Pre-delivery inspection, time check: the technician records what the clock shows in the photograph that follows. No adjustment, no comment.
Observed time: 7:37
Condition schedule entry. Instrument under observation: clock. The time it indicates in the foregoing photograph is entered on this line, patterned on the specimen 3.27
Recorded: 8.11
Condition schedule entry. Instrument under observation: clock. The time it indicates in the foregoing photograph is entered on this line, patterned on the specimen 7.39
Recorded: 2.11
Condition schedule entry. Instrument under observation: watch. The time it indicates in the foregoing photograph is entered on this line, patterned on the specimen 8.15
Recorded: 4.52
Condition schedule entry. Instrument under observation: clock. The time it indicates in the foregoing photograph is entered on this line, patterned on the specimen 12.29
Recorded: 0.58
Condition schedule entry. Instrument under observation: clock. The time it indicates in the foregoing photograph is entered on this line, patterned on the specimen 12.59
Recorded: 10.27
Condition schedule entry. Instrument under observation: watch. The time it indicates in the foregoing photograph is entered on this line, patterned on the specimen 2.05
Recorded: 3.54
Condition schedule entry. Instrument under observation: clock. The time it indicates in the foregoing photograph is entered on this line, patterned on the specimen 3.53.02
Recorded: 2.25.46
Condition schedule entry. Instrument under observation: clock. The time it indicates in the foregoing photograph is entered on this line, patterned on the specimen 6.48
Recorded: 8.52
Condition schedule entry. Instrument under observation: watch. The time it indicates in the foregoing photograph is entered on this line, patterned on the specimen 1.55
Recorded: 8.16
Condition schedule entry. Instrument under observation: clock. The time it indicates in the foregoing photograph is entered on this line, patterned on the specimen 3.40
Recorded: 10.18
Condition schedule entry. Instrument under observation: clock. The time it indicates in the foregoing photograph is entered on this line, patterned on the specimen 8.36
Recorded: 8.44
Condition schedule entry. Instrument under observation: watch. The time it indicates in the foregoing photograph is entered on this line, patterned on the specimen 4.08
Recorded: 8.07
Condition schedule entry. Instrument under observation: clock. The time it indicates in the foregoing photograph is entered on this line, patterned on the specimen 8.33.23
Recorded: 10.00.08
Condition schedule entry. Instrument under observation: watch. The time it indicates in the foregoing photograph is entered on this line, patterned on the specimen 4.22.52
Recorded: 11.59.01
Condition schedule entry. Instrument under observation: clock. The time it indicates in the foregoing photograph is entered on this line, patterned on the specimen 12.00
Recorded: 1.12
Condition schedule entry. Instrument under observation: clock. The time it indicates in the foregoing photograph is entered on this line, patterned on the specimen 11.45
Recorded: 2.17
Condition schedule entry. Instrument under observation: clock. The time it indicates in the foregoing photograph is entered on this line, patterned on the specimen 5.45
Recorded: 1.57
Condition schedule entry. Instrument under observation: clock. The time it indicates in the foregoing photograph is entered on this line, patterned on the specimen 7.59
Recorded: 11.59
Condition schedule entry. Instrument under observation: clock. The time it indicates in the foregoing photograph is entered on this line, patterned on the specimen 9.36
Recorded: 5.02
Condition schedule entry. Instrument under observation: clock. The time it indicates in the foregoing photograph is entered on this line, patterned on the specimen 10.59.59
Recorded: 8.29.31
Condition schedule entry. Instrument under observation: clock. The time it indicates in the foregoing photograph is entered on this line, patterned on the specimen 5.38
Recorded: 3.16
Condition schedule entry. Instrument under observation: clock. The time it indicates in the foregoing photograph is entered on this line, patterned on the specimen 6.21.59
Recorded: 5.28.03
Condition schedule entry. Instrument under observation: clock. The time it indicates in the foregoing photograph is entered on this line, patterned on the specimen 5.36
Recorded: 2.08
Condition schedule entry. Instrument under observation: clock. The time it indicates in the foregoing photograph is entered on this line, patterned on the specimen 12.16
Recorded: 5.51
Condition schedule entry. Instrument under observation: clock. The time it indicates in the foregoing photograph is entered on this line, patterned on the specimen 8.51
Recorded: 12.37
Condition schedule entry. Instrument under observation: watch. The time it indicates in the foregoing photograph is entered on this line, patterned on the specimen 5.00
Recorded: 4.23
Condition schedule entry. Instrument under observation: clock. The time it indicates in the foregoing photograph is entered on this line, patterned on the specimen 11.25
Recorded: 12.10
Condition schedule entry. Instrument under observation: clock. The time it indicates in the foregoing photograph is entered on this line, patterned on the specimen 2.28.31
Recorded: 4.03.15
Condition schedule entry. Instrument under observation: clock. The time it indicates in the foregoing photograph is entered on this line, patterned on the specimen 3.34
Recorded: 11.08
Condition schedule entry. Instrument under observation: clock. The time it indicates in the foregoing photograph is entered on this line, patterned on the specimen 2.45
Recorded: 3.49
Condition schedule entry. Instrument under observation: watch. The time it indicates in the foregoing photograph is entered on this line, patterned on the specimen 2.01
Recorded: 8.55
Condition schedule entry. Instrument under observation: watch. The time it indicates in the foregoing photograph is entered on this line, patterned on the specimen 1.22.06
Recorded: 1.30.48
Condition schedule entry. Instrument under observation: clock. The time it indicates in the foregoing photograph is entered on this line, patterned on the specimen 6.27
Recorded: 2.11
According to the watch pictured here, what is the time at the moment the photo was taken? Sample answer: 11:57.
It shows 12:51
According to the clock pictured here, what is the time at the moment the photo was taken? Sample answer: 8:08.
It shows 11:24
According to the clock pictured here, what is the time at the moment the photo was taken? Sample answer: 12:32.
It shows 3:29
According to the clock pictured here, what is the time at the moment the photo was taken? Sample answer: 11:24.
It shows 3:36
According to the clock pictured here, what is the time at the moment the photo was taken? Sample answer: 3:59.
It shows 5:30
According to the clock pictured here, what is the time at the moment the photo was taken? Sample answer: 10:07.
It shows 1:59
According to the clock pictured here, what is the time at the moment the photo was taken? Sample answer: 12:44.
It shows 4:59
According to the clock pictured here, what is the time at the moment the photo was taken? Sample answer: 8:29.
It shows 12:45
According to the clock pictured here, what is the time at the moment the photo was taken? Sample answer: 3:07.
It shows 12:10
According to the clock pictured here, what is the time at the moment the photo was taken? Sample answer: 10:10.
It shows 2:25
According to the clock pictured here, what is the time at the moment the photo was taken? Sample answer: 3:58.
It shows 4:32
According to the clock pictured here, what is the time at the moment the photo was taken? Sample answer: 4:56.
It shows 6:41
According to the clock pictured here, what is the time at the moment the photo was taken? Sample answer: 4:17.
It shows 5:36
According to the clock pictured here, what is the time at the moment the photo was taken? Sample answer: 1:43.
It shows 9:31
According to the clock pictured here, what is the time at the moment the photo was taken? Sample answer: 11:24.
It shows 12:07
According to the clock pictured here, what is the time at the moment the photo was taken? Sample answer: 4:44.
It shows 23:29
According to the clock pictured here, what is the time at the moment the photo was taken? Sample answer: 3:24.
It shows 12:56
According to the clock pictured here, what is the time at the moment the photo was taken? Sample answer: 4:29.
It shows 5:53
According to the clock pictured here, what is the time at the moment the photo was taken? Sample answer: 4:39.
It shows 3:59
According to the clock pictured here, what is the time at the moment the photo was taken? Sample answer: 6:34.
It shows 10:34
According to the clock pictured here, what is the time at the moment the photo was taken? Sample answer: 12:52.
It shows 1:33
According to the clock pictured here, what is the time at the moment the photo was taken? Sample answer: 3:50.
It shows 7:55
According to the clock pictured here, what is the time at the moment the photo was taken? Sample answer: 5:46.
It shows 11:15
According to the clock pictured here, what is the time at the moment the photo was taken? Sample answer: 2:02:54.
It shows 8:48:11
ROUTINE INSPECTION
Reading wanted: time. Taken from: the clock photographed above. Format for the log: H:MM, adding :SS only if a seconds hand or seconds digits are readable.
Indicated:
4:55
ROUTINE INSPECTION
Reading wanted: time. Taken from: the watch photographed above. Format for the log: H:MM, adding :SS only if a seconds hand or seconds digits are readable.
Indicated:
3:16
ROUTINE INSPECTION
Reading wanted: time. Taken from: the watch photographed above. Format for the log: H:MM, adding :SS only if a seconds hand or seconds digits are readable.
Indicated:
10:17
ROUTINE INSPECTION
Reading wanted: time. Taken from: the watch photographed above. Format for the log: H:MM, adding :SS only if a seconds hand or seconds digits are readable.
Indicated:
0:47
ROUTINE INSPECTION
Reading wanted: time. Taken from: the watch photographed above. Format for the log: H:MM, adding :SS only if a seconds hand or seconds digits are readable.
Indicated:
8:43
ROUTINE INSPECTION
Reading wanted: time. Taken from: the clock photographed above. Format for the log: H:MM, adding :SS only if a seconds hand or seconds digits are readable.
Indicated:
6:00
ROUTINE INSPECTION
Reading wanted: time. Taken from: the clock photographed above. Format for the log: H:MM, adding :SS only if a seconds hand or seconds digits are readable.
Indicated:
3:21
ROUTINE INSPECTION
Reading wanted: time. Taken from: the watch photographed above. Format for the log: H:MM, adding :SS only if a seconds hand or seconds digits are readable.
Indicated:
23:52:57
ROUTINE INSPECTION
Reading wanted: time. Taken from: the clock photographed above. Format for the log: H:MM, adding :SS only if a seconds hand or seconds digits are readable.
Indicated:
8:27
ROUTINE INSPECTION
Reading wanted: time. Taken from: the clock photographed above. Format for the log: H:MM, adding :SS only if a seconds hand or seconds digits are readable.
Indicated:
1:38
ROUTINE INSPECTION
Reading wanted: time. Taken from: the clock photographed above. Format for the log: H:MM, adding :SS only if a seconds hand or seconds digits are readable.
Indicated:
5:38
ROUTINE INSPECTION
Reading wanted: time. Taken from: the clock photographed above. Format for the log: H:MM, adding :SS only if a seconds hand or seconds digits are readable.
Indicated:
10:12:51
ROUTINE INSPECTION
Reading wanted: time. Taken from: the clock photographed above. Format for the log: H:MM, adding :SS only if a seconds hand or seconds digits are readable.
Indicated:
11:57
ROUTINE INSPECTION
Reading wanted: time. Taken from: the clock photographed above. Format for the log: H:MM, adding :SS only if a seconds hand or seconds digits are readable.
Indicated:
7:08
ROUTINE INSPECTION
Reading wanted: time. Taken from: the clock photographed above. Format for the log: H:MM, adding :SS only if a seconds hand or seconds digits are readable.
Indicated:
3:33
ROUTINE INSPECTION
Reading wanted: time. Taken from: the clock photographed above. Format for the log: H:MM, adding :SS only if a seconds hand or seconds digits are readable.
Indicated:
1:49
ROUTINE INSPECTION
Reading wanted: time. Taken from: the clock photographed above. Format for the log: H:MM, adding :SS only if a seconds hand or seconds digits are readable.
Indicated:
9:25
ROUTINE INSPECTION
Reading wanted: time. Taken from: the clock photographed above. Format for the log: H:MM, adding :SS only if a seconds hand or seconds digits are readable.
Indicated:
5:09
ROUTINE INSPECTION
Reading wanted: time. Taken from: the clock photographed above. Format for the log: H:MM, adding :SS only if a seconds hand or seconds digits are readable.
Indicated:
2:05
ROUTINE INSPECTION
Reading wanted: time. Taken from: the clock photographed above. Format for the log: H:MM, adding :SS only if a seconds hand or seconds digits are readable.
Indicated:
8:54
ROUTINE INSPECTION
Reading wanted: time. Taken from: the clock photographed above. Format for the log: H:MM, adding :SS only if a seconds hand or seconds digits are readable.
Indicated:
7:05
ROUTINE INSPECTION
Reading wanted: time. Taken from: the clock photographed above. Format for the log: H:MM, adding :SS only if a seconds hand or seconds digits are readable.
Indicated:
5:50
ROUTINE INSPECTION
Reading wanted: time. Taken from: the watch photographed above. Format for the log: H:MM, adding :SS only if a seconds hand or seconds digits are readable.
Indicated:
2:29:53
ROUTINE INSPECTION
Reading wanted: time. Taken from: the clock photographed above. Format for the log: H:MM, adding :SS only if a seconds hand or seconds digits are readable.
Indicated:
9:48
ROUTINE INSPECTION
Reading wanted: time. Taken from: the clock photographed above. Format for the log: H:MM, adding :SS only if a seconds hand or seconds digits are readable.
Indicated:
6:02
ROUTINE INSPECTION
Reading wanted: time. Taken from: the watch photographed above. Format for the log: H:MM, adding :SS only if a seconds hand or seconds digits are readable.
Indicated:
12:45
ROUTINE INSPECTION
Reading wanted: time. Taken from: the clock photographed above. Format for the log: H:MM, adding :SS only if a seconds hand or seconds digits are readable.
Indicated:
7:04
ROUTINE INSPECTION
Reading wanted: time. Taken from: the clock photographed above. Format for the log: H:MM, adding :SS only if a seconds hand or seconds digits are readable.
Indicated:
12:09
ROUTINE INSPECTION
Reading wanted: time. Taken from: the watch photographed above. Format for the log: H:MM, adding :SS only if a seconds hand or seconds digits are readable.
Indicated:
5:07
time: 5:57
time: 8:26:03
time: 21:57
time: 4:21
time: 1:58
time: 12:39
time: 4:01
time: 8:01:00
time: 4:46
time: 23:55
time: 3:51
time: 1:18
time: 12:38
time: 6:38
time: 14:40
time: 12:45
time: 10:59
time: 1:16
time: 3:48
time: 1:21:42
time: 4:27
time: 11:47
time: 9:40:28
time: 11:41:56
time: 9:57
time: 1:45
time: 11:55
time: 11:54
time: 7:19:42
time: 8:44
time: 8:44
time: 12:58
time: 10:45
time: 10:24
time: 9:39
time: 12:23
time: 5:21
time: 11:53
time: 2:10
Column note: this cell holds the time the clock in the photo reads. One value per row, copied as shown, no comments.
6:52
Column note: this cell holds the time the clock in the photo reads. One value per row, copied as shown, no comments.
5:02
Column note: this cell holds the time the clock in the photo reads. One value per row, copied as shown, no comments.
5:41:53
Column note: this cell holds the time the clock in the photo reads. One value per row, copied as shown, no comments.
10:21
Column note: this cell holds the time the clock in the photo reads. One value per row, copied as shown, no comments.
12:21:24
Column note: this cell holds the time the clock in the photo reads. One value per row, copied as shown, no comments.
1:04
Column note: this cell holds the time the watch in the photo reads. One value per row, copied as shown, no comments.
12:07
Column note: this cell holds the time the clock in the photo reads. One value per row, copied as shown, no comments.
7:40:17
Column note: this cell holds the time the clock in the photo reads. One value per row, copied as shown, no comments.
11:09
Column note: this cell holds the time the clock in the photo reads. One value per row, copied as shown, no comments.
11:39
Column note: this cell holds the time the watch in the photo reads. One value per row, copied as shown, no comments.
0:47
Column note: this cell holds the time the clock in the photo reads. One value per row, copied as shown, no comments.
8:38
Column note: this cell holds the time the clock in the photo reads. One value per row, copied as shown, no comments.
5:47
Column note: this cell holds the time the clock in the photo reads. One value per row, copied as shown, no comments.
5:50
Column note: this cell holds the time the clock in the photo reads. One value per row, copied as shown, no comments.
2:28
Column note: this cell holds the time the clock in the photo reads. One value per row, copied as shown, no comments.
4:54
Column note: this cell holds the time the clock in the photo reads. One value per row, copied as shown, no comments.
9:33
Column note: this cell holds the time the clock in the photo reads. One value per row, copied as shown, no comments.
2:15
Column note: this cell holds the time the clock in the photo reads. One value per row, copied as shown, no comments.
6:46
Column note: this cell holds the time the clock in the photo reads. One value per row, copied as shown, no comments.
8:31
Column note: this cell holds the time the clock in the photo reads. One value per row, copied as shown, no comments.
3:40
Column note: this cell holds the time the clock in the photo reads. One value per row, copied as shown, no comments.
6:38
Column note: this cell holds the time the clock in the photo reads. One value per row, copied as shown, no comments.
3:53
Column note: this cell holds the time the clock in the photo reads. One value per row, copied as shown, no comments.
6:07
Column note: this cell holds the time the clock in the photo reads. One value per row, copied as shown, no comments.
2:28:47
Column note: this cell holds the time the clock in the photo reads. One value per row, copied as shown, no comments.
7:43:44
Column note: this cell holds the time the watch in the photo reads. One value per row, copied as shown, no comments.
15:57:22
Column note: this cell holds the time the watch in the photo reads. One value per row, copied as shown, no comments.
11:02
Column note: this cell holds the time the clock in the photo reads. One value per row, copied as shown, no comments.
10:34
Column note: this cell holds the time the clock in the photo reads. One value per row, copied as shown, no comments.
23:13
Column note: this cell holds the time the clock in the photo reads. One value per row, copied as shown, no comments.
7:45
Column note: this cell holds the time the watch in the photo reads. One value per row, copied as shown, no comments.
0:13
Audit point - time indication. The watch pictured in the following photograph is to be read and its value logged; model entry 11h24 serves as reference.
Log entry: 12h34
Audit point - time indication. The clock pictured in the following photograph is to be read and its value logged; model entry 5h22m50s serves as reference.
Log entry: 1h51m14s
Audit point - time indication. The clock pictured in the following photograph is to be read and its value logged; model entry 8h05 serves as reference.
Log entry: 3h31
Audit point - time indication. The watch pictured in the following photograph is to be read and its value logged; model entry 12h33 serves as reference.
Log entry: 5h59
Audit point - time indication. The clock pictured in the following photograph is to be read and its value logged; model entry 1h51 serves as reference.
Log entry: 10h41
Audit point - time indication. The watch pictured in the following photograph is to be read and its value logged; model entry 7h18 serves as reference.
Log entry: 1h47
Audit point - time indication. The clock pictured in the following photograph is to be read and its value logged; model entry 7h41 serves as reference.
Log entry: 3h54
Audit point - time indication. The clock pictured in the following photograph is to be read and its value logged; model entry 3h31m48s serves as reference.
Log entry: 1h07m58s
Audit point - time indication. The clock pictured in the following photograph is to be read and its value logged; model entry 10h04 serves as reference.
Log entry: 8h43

------------------------------------

__Short problem__
Recast the entries from the first line through the line with "Recorded: 8.11" as a Markdown table with the columns Row and Text. Give each line its number and leave out blank lines.

__Finished exercise__
| Row | Text |
|---|---|
| 1 | Pre-delivery inspection, time check: the technician records what the clock shows in the photograph that follows. No adjustment, no comment. |
| 2 | Observed time: 7:37 |
| 3 | Condition schedule entry. Instrument under observation: clock. The time it indicates in the foregoing photograph is entered on this line, patterned on the specimen 3.27 |
| 4 | Recorded: 8.11 |